● **Task requirements**: Give back every record exactly, images excluded.
------ Supplied information
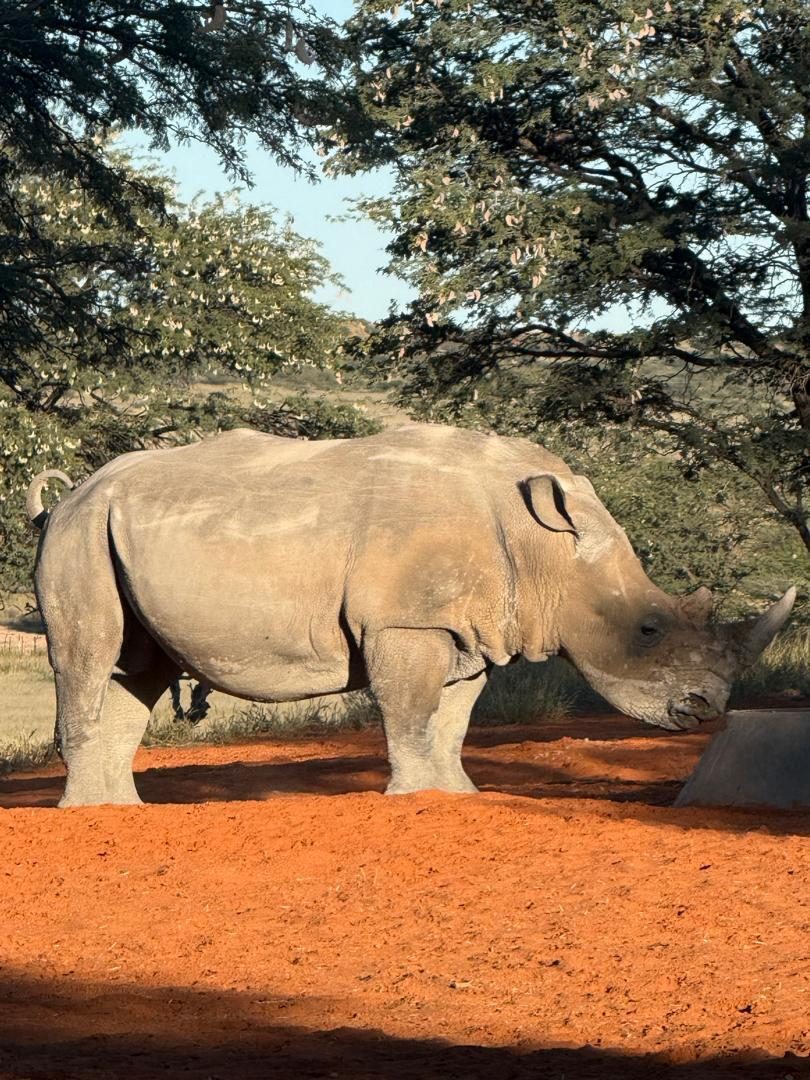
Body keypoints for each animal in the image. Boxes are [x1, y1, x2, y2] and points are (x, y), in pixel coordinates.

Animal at [27, 424, 795, 807]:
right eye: (648, 630)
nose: (705, 708)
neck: (546, 548)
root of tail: (66, 496)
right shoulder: (406, 620)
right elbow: (411, 710)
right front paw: (412, 798)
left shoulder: (468, 628)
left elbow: (450, 719)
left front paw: (457, 795)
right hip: (79, 532)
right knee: (89, 656)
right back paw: (88, 816)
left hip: (119, 530)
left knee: (139, 668)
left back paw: (119, 812)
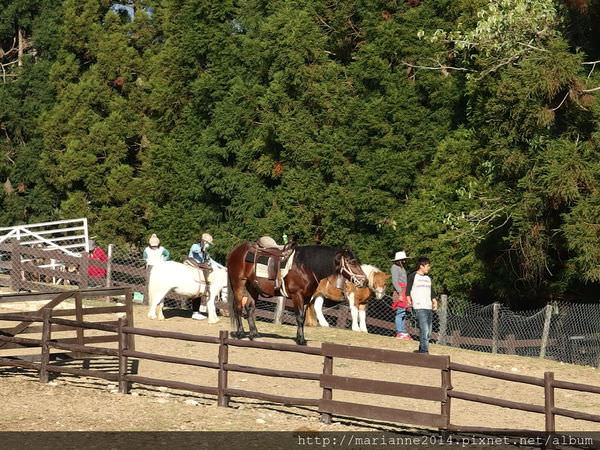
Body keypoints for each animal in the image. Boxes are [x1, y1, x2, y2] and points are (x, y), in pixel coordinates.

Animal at [226, 243, 364, 344]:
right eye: (352, 262)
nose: (364, 280)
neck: (305, 266)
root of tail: (236, 250)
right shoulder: (297, 296)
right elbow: (300, 317)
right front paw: (301, 340)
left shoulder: (307, 298)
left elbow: (302, 318)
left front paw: (300, 337)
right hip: (238, 284)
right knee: (238, 307)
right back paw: (241, 333)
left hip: (252, 287)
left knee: (249, 308)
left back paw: (254, 334)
------------
● **Answer space**:
Body keypoints for each animal in the image. Boxes are [x1, y1, x2, y2] and points are (x, y), in pixel coordinates.

Animal at [27, 424, 795, 807]:
right eye: (648, 630)
nose: (705, 708)
neck: (546, 548)
root of tail: (66, 496)
right shoulder: (406, 620)
right elbow: (411, 710)
right front paw: (412, 798)
left shoulder: (468, 628)
left elbow: (450, 719)
left front paw: (457, 795)
right hip: (79, 532)
right knee: (89, 656)
right back paw: (88, 816)
left hip: (119, 530)
left knee: (139, 668)
left back paw: (119, 812)
Body keypoints for each animal in the image. Boxes are [x1, y1, x2, y2] and points are (x, y), in pixel coordinates.

Animal at [226, 243, 364, 344]:
right eye: (352, 262)
nose: (364, 280)
neck: (305, 266)
root of tail: (236, 250)
right shoulder: (297, 296)
right elbow: (300, 317)
right front paw: (301, 340)
left shoulder: (307, 298)
left elbow: (302, 318)
left front paw: (300, 337)
right hip: (238, 284)
right knee: (238, 307)
right back paw: (241, 333)
left hip: (252, 287)
left knee: (249, 308)
left back paw: (254, 334)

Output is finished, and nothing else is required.